In a recent article, Jason S. Kaner and Joseph M. Hanna, members of Goldberg Segalla’s Sports and Entertainment practice group, provided analysis on the PGA and LIV Golf merger, building upon their previous piece titled The Looming Legal Showdown Set To Change Golf’s Course. Jason and Joe explored the potential composition of the new golf entity, the status of ongoing litigation, and the remaining antitrust issues.
LIV Golf filed a lawsuit against the PGA Tour last summer, accusing it of being a monopoly that leveraged its power to stifle competition. In response, the PGA Tour countersued, claiming that LIV Golf had interfered with player contracts. However, the parties recently reached a settlement to resolve the litigation. “Was the PGA advised it would lose the pending lawsuit, so it cut a deal? Perhaps it realized that it had an indefensible legal position and risked being exposed as a monopoly,” Jason and Joe speculated in the article.

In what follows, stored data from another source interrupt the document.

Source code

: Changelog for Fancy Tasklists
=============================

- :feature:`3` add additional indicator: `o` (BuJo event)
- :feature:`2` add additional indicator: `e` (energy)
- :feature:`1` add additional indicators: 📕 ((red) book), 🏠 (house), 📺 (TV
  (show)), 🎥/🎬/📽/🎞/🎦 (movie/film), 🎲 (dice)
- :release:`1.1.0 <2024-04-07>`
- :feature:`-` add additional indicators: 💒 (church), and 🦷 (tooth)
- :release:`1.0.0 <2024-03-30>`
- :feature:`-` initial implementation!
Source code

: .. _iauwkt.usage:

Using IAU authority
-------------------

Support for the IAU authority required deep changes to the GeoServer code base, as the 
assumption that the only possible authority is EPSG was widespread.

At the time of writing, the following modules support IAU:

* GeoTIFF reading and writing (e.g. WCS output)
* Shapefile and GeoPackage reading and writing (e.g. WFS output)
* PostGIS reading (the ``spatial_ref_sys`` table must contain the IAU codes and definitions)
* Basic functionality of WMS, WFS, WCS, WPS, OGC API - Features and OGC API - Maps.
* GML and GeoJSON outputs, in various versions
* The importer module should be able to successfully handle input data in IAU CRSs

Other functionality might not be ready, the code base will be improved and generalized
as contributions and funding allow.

They further noted, “Given the limited details about the new entity, the proposed alliance between the PGA Tour and LIV Golf raises complex antitrust concerns.” While the National Basketball Association and National Football League both experienced mergers in the 70’s, they did so with “congressional provisions for special antitrust exemptions… While certainly not a priority, the proposed merger will undoubtedly receive enhanced scrutiny at the U.S. Department of Justice and Federal Trade Commission.”
Joe and Jason emphasized, “While the merger ends the ongoing litigation, it does not quash the question of monopoly power in professional golf. The proposed deal raises complex antitrust concerns due to limited details about the new entity and its structure.”